┌────────
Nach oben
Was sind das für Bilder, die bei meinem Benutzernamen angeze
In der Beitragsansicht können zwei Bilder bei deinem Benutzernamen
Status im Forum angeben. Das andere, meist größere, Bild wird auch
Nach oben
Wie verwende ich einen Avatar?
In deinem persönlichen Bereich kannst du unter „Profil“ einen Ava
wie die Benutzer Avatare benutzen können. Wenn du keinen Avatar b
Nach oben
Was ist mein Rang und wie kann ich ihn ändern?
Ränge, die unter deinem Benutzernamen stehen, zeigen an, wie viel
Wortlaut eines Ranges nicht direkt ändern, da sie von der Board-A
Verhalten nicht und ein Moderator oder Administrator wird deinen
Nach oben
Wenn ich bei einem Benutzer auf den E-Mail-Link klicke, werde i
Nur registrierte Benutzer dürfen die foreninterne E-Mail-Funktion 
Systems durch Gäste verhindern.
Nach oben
└────────
## What you need to do
All lines in the data above from the one with "Wie verwende ich einen Avatar?" through the one with "Wortlaut eines Ranges" must be repeated exactly, and no others.

## Solved exercise
Wie verwende ich einen Avatar?
In deinem persönlichen Bereich kannst du unter „Profil“ einen Ava
wie die Benutzer Avatare benutzen können. Wenn du keinen Avatar b
Nach oben
Was ist mein Rang und wie kann ich ihn ändern?
Ränge, die unter deinem Benutzernamen stehen, zeigen an, wie viel
Wortlaut eines Ranges nicht direkt ändern, da sie von der Board-A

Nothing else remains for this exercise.